- [EXCERPT]
* * * *
2013 Senate Immigration Reform Bill

Bill Includes DREAM Act leagalization. Dreamers have the same provisional status as other “undocumented” immigrants. They must apply for RPI status. The requirements for DREAMers to get RPI status are the same as for the others.

To adjust from RPI to LPR status under the DREAM provisions, s/he must: Have been in RPI status for at least 5 years. Have come to the U.S. at age 15 or younger. Have a U.S. high school diploma or GED certificate. Meet educational or military requirements: Have college degree, or Have finished two years of higher education, or Have served in military for four or more years. Have a compelling circumstances exception. Demonstrate understanding of English and basic knowledge of U.S history and civics Exception for individuals with learning disability.

DREAM Advantages Fast Track and Lower Penalty Fees DREAMers must be in RPI status for 5 years, but that time counts toward naturalization. At the end of 5 years in RPI status, DREAMers can apply for LPR card AND immediately apply for citizenship.

DREAMers do NOT have to pay the $1, 000 penalty for getting RPI status or the $1,000 penalty for LPR status.

Other DREAM provisions: Waiver for certain Dreamers who have been deported. They would be able to come back and access the road to legalization. Makes it easier for states to give in-state tuition for everyone regardless of immigration status. Possible Advantages for DACAmented youth' DACAmented youth may be granted RPI status immediately after passing a background check UNLESS person has engaged in conduct that would make him/her ineligible.

DHS may EXEMPT DACAmented youth from having to pay the RPI application fee.

Amendments' Blumenthal 1: “Little DREAMers Amendment:” -Would allow children who are under age 18 at the time they apply for legal permanent resident status and were brought to the U.S. when they were under age 16 to access the five year road to citizenship available to DREAMers.

- Must meet all the requirements of the DREAM Act except the high school graduation/GED requirement and the college/military requirement.

Hirono 21: Makes pre-16 entrant RPI’s eligible for federal student aid.

Blumenthal 12: Allows pre-16 entrants who join the U.S military to naturalize via the expedited naturalization provisions for those serving in the armed forces.
* * * *
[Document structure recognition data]
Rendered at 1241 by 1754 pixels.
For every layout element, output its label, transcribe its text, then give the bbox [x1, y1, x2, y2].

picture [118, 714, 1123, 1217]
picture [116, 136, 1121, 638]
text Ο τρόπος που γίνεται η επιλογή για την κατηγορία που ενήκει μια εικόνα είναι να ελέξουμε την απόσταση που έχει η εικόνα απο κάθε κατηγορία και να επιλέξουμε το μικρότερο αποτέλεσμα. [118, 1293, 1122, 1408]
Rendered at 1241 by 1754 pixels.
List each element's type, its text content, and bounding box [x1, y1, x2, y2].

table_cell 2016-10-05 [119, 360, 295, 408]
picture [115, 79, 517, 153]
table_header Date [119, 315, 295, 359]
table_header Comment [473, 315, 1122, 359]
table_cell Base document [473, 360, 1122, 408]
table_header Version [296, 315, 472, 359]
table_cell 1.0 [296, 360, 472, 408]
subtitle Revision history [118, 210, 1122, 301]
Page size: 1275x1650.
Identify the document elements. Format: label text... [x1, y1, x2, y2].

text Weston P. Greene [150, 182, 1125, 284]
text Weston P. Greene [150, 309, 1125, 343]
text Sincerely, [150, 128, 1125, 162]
* * * *
- [REQUIRED TASKS]
A: Answer these questions about the summary of the 2013 Senate immigration reform bill:
(i) How long must a DREAMer have been in RPI status before adjusting to LPR status?
(ii) What penalty for LPR status are DREAMers exempt from paying?
(iii) Under Hirono 21, what do pre-16 entrant RPIs become eligible for?
B: Can you write the next part of the summary of the 2013 Senate immigration reform bill, picking up after its last sentence?

- [ANSWERS GIVEN]
A:
(i) At least 5 years.
(ii) The $1,000 penalty.
(iii) Federal student aid.

B:
Grassley 7: Creates additional barriers along the road to citizenship by: -Removing the penalty exemptions for people who are DREAM Act eligible.

-Removing language stating that individuals with RPI status are “admitted” and “lawfully present.”

-Restricting the fulfillment of the consistent employment requirement through educational enrollment to RPI applicants age 28 and under.

2005 Text

With an undocumented population of more than 10 million people, growing public awareness that the immigration system is broken and introduction of the bipartisan McCain-Kennedy bill (Secure America and Orderly Immigration Act of 2005), immigrant communities have an unprecedented opportunity to make a difference in the enactment of comprehensive immigration reform (CIR) legislation in the coming year.

We can lead the debate and ensure that any immigration reform bill that passes include:

  • A path to legal permanent residency for hard-working immigrants who are now forced to live and work in the shadows;
  • Reform that reunite families by reducing the immigration backlogs;
  • A plan to manage the future flow of migrant workers that is designed to prevent abuse and exploitation, and that allows those who grow roots here to eventually apply for permanent residency;
  • Features that strengthen and protect worker rights so that our immigration laws can no longer be used as a tool to reduce wages and working standards;
  • Provisions to defend and protect immigrants civil liberties and civil rights; and
  • Immigration relief for undocumented students who have grown up in this country and farmworkers whose work feed our nation.